--- Given records Enclosed Below ---

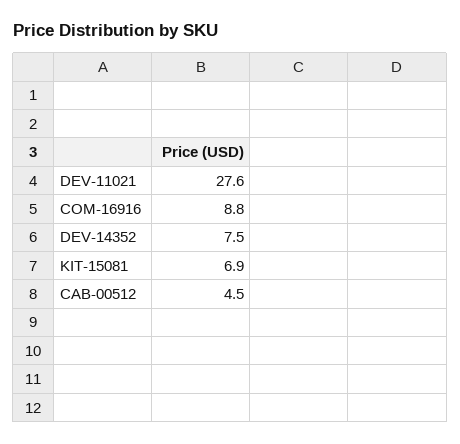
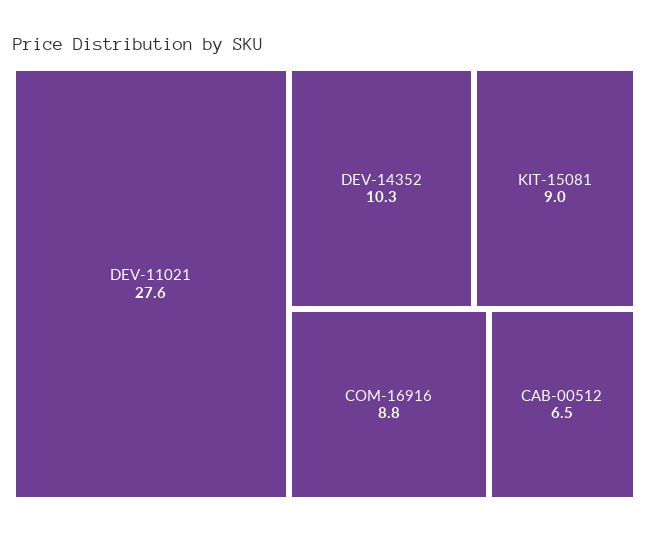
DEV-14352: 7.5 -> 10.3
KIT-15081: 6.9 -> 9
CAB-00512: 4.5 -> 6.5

--- End of Enclosed Given records ---
--- Given records Enclosed Below ---

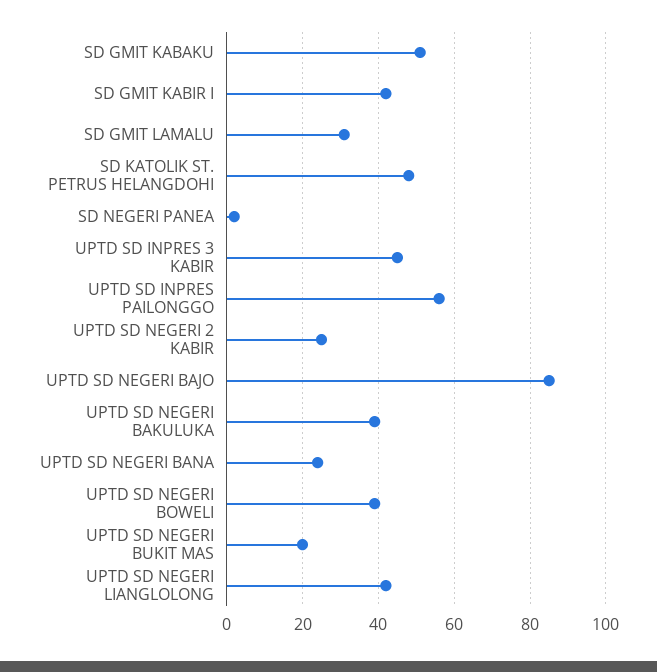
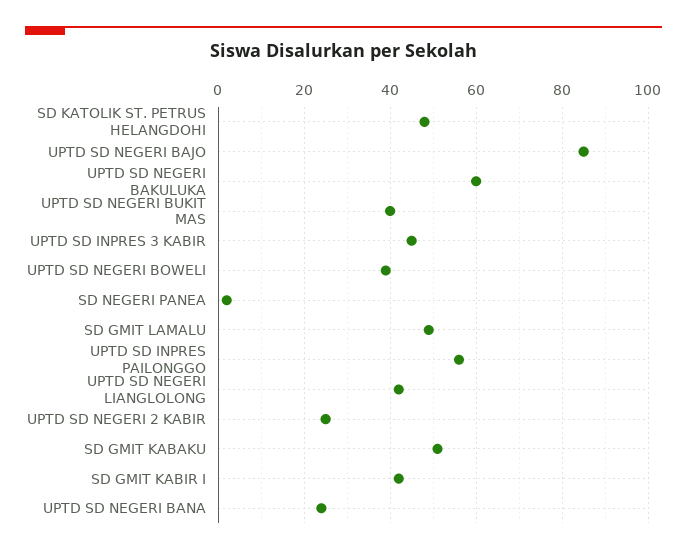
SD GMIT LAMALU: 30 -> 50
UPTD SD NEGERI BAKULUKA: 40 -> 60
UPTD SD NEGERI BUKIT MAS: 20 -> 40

--- End of Enclosed Given records ---
--- Given records Enclosed Below ---

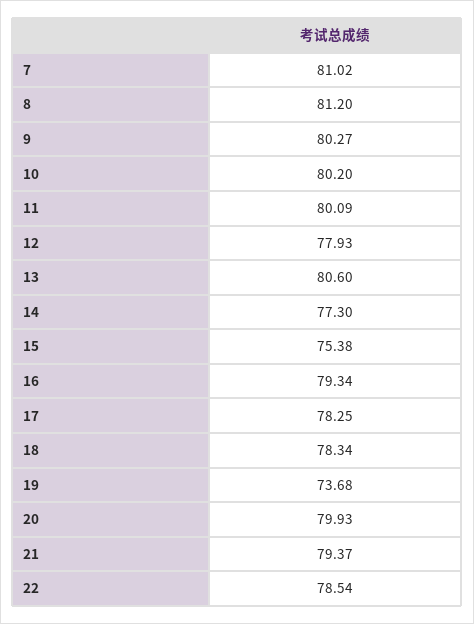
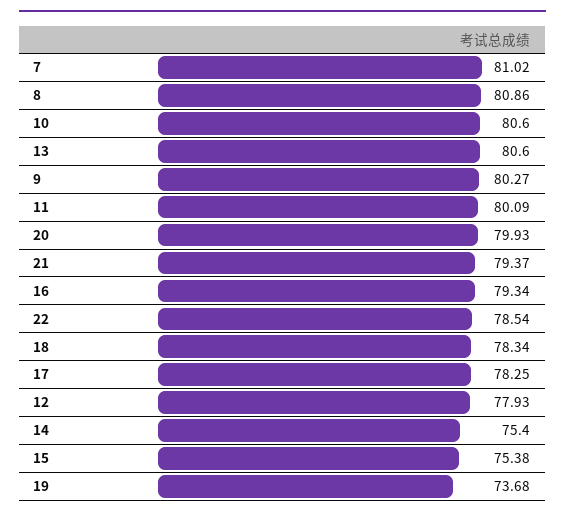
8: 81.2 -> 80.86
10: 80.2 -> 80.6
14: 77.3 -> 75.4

--- End of Enclosed Given records ---

| Assigned task |
The answer must consist of every line from the records above that holds "NEGERI".

| Response to this task |
UPTD SD NEGERI BAKULUKA: 40 -> 60
UPTD SD NEGERI BUKIT MAS: 20 -> 40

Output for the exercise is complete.